Lower short-term memory score at first visit was predictor of moderate and severe dependency. It does not seem to result from the relative weight of the short-term memory items in mMMSE (maximal score of 20/57) because language evaluation has approximately the same weight (17/57) and no predictive power. The role of short-term memory as a predictive factor might result from the fact that it involves attentional resources that are considered to represent the central executive component within the theoretical framework of working memory.35 Patients with mild AD are impaired in the functioning of the central executive component of working memory, particularly when patients are required to perform two concurrent tasks simultaneously, a common feature of everyday activities.36 This may explain why impairment in short-term memory implies more functional consequence in routine activities of daily living than language or visuospatial impairment.

Temporal and spatial disorientation was associated with a high risk of reaching dependency. Previous studies showed that this neuropsychological deficit occurs early in the course of the disease33,37,38 and probably reflects a degeneration of the pathways linking the hippocampus with the superior parietal and posterior cingulate cortex.39 Autonomy, defined by the capacity to act without assistance, directly depends on the ability to refer oneself spatially and temporally. Temporospatial orientation therefore plays an important role in everyday activities, and when it deteriorates, caregivers’ assistance is required. These results suggest that temporospatial orientation should be more carefully studied in the future as it may be relevant in terms of risk of dependency.

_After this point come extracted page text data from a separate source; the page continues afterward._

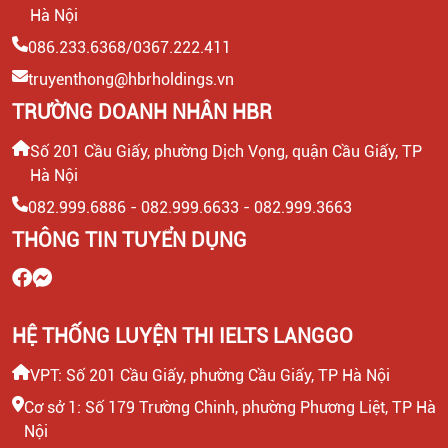
Hà Nội
086.233.6368/0367.222.411
truyenthong@hbrholdings.vn
TRƯỜNG DOANH NHÂN HBR
Số 201 Cầu Giấy, phường Dịch Vọng, quận Cầu Giấy, TP
Hà Nội
082.999.6886 - 082.999.6633 - 082.999.3663
THÔNG TIN TUYỂN DỤNG
HỆ THỐNG LUYỆN THI IELTS LANGGO
VPT: Số 201 Cầu Giấy, phường Cầu Giấy, TP Hà Nội
Cơ sở 1: Số 179 Trường Chinh, phường Phương Liệt, TP Hà
Nội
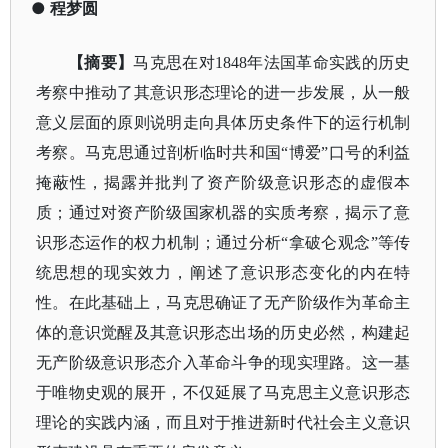
●
程梦圆
【摘要】
马克思在对
1848年法国革命实践的历史
考察中推动了其意识形态理论的进一步发展，从一般
意义层面的原则说明走向具体历史条件下的运行机制
考察。马克思通过剖析临时共和国“博爱”口号的利益
掩蔽性，揭露并批判了资产阶级意识形态的虚假本
质；通过对资产阶级国家机器的实质考察，揭示了意
识形态运作的权力机制；通过分析“拿破仑观念”等传
统思想的现实效力，阐述了意识形态变化的内在特
性。在此基础上，马克思确证了无产阶级作为革命主
体的意识觉醒及其意识形态出场的历史必然，构建起
无产阶级意识形态介入革命斗争的现实理路。这一基
于唯物史观的展开，不仅延展了马克思主义意识形态
理论的实践内涵，而且对于推进新时代社会主义意识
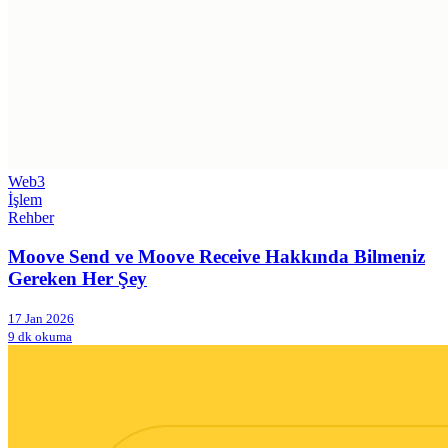
Web3
İşlem
Rehber
Moove Send ve Moove Receive Hakkında Bilmeniz
Gereken Her Şey
17 Jan 2026
9 dk okuma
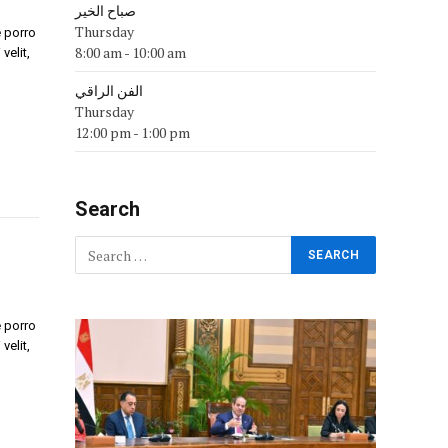
صباح الخير
Thursday
 porro
8:00 am
-
10:00 am
velit,
الفن الراقي
Thursday
12:00 pm
-
1:00 pm
Search
 porro
velit,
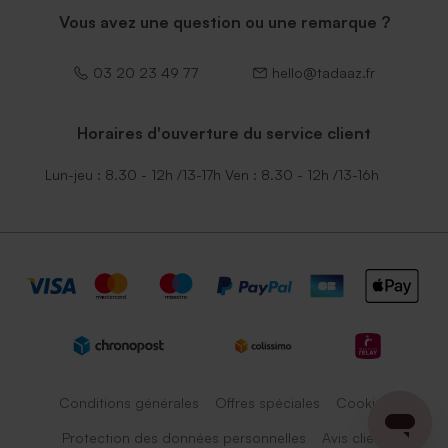
Vous avez une question ou une remarque ?
03 20 23 49 77
hello@tadaaz.fr
Horaires d'ouverture du service client
Lun-jeu : 8.30 - 12h /13-17h Ven : 8.30 - 12h /13-16h
Conditions générales
Offres spéciales
Cookies
Protection des données personnelles
Avis client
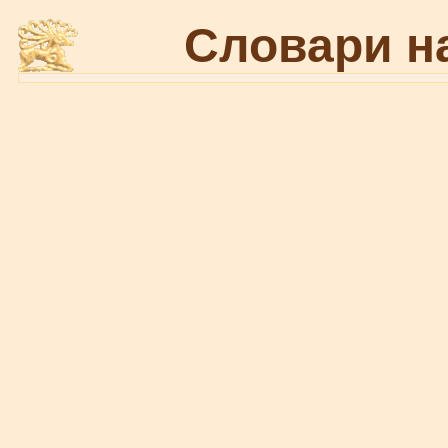
Словари н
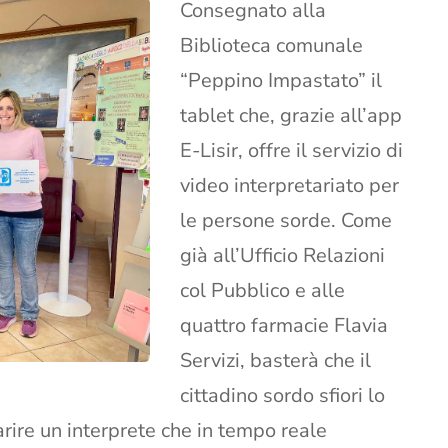
Consegnato alla
Biblioteca comunale
“Peppino Impastato” il
tablet che, grazie all’app
E-Lisir, offre il servizio di
video interpretariato per
le persone sorde. Come
già all’Ufficio Relazioni
col Pubblico e alle
quattro farmacie Flavia
Servizi, basterà che il
cittadino sordo sfiori lo
ire un interprete che in tempo reale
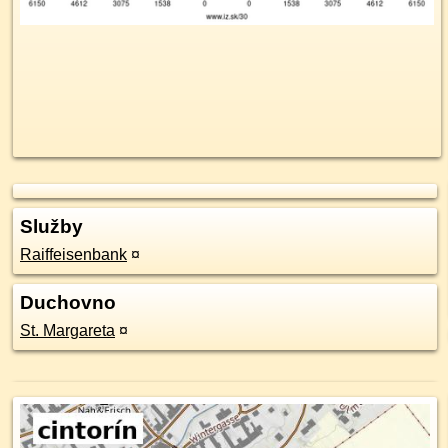
Služby
Raiffeisenbank
¤
Duchovno
St. Margareta
¤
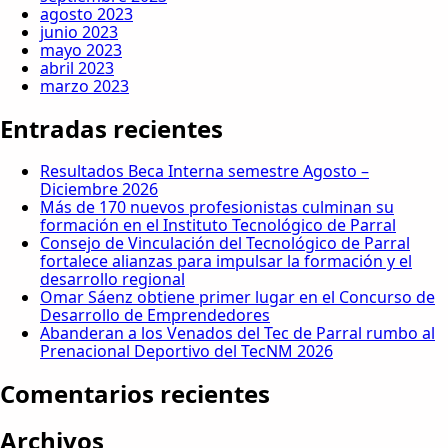
agosto 2023
junio 2023
mayo 2023
abril 2023
marzo 2023
Entradas recientes
Resultados Beca Interna semestre Agosto –
Diciembre 2026
Más de 170 nuevos profesionistas culminan su
formación en el Instituto Tecnológico de Parral
Consejo de Vinculación del Tecnológico de Parral
fortalece alianzas para impulsar la formación y el
desarrollo regional
Omar Sáenz obtiene primer lugar en el Concurso de
Desarrollo de Emprendedores
Abanderan a los Venados del Tec de Parral rumbo al
Prenacional Deportivo del TecNM 2026
Comentarios recientes
Archivos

The visuoconstructive score, assessed with only one component of visuoconstructive ability (figures copy), predicted severe dependency. Disturbances of visuospatial constructive functions are well recognized in AD and closely related to the pathologic changes in posterior temporoparietal and occipital associative areas and to the reductions in regional cerebral perfusion and regional metabolic changes in these same cortical areas.29,40-42 Our results fit well with a previous study showing that constructive apraxia was a predictor of accelerated cognitive decline.41 This suggests that, more than language (which is not a predictive factor), visuoconstructive abilities provoke a severe dependency outcome because the integrity of visuospatial and praxic functions, which both rely on parietal lobe function, is involved in daily activities. In future research on a larger sample, it would be beneficial to better understand the combined effects of all predictors described in AD to inform and help family to prepare for care.